HOW TO COMPLETE THIS TASK: Drop every picture. Return the rest of the entries exactly.

-------- RECORDS SHOWN

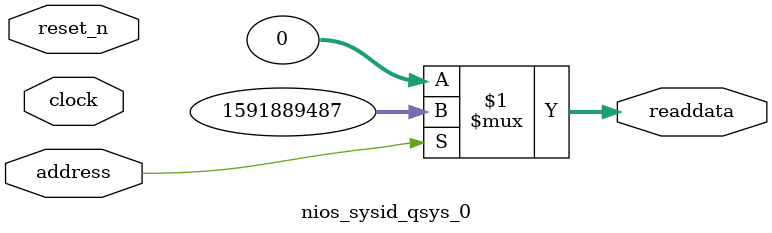
<source format=v>



// synthesis translate_off
`timescale 1ns / 1ps
// synthesis translate_on

// turn off superfluous verilog processor warnings 
// altera message_level Level1 
// altera message_off 10034 10035 10036 10037 10230 10240 10030 

module nios_sysid_qsys_0 (
               // inputs:
                address,
                clock,
                reset_n,

               // outputs:
                readdata
             )
;

  output  [ 31: 0] readdata;
  input            address;
  input            clock;
  input            reset_n;

  wire    [ 31: 0] readdata;
  //control_slave, which is an e_avalon_slave
  assign readdata = address ? 1591889487 : 0;

endmodule



</source>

----------------

EXERCISE RESULT:
<source format=v>



// synthesis translate_off
`timescale 1ns / 1ps
// synthesis translate_on

// turn off superfluous verilog processor warnings 
// altera message_level Level1 
// altera message_off 10034 10035 10036 10037 10230 10240 10030 

module nios_sysid_qsys_0 (
               // inputs:
                address,
                clock,
                reset_n,

               // outputs:
                readdata
             )
;

  output  [ 31: 0] readdata;
  input            address;
  input            clock;
  input            reset_n;

  wire    [ 31: 0] readdata;
  //control_slave, which is an e_avalon_slave
  assign readdata = address ? 1591889487 : 0;

endmodule



</source>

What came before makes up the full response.